I have uploaded 3 pix to My Photos.  In comparison to FIG. 8, there are no "FM tubes" on the RH side in my photo, nor is there a VR-150 at the back.  Does this help?  Thanks!

Dave

(William David Howard)

Kent King said:

Dave - Can you post a few pictures of the chassis? It may help to determine if it isn't the FM set. I'm almost certain it is an FM set (broken dial is correct). Reason is...BB443 was built on 22-Aug-1942. So your set was probably built during the summer of '42 also, making it a very late Philly after the war started. Virtually all of these sets were FM chassis. I'm also not surprised at variations: Scott built a few Phillies, Phantoms and Laureates after the WPB told companies to re-tool for the war. They were using available parts and so there were a lot of variations in how the sets were built.

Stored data
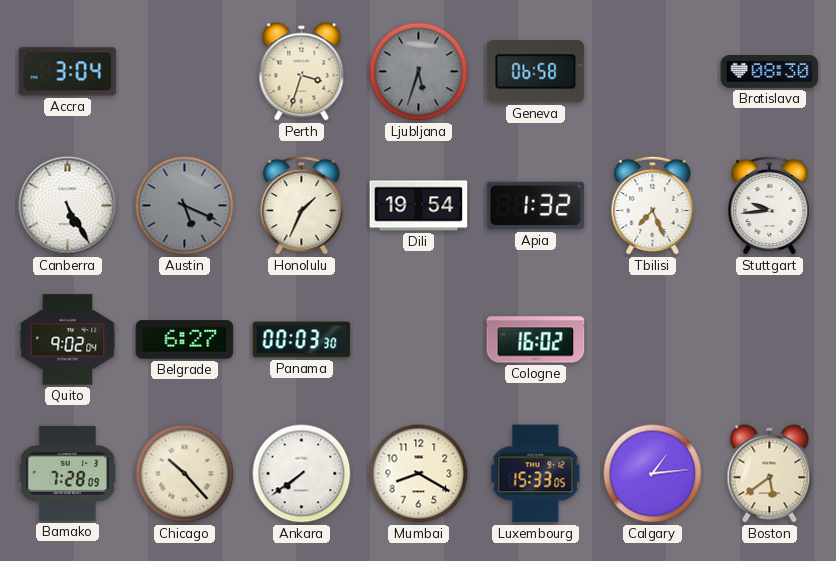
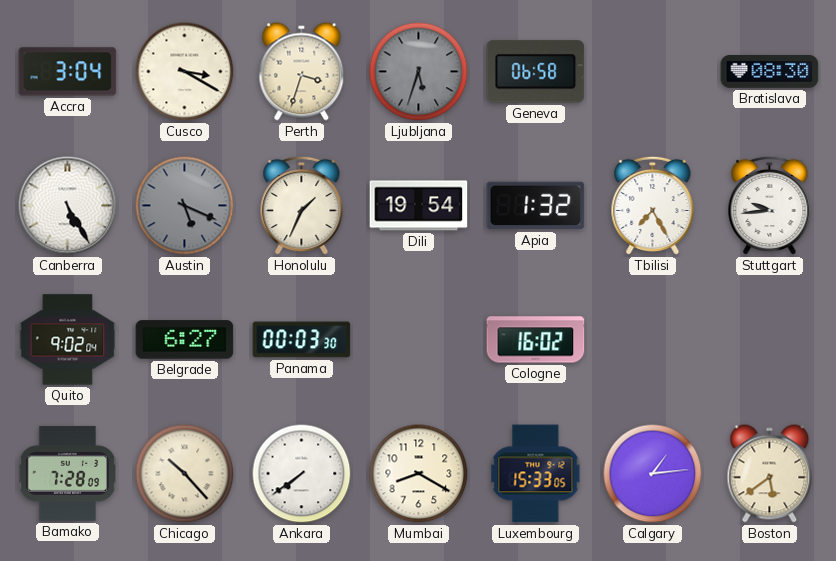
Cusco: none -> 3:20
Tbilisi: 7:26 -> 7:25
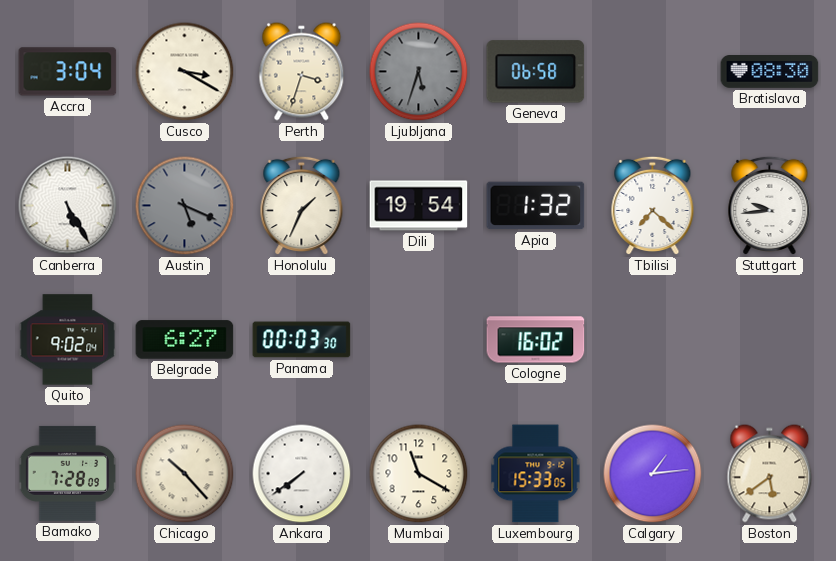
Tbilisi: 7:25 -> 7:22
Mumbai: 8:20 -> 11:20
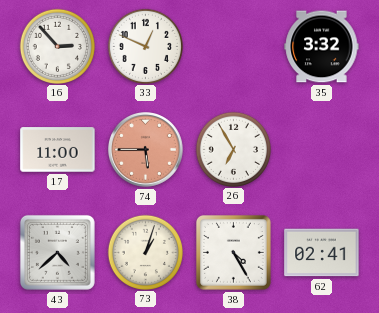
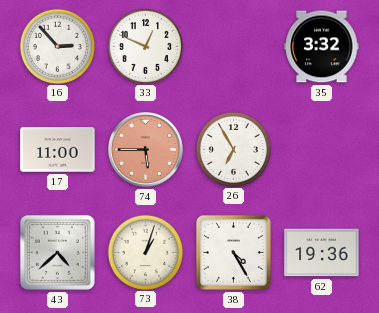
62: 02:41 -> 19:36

• _Task instructions_:
(1) In the radio chassis discussion, on what date was BB443 built?
(2) Go on with the radio chassis discussion, picking up right after its last sentence.
The records were drawn from a separate source unrelated to the text.

• _The responses_:
(1) BB443 was built on 22-Aug-1942.

(2)
Kent

Dave:

Your Philharmonic is an AM Beam-of-Light version with logging vernier described in service literature as the revised Philharmonic.  Photos of the dial can be found at https://www.flickr.com/photos/kb1awv/sets/72157631388706840/ (scroll down).  Your chassis does not have FM.

Norman

Thanks, Norman!  That does look like my radio.  Now I know what dial glass to look for.  The DG-118D at Radio Daze sounds right, but I'll get a photo from them to be sure.